Communication protocol

This page provides details about the slow communication protocol used to communicate between the testbed, the services and experiments.

Catkit2 uses a standard request-reply server-client model for communication. The Testbed and each Service runs a server that can respond to requests about its API. To connect to a Service, the ServiceProxy first contact the Testbed to get a port Communication is done over TCP using ZeroMQ sockets using the REQ-REP pattern. A typical exchange goes like this:

The client sends a request message to the server. This message contains two parts. The first parts is a string indicating the type of request, for example set_property_request. The second part contains data for this request, in this case the property name and the new property value. This data is serialized using protobuffers which yields the binary data for the second part of the message.
The server receives this message and looks into its dictionary of request handlers for a handler for that type of message.
The server executes the request handler, which returns data, serialized by protobuffers, if the request was successful. In this case, the data would contain the new property value. If there was an error, the request handler can raise/throw an exception.
The server sends a reply to the client. This reply contains two parts. The first part indicates whether the request was successful, either containing OK or ERROR. The second part contains either the data returned by the request handler, or the exception message.
The client receives the reply, and raises/throws an error with the error message if the request failed on the server. Otherwise, the data is returned.

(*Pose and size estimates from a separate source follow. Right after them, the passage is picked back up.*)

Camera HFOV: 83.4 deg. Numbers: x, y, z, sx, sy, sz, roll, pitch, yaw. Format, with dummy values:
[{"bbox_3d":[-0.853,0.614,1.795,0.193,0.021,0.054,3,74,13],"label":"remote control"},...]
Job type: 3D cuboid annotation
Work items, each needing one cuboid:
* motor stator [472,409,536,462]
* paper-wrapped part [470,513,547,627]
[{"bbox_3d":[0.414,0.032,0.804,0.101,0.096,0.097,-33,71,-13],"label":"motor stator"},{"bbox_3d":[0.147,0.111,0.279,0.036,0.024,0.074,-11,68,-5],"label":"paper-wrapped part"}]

There are some implementation details that are worth mentioning here. Currently, the server performs all request handling on a single thread. This means that if there is a long-running request handler, the server itself doesn’t respond to new requests. Therefore, long-running requests should be avoided. Ie. there should be no command run_wavefront_control(num_iterations) that runs a few iterations of wavefront control, but rather a command start_wavefront_control(num_iterations) that starts the wavefront control loop on the main thread of the service. This way of thinking might require some getting used to for people not familiar with this way of thinking.

Secondly, the client reuses sockets as much as possible. It maintains a pool of unused sockets and when client->MakeRequest() is called, a socket from that pool is used to send to message to the server. If the pool is empty, a new socket will be created, which might take a tiny bit of time to connect. After the request is finished, the used socket is automatically returned to the socket pool. Therefore, during a request, the socket is exclusively used for that request, which avoids mixing of requests. If the server doesn’t respond to the request in a certain amount of time, then the request is considered lost. If, after this time, the server still sends the reply, it will be ignored. This is done internally by ZeroMQ using the ZMQ_CORRELATE option, which uses request identifiers to link received replies back to their corresponding requests.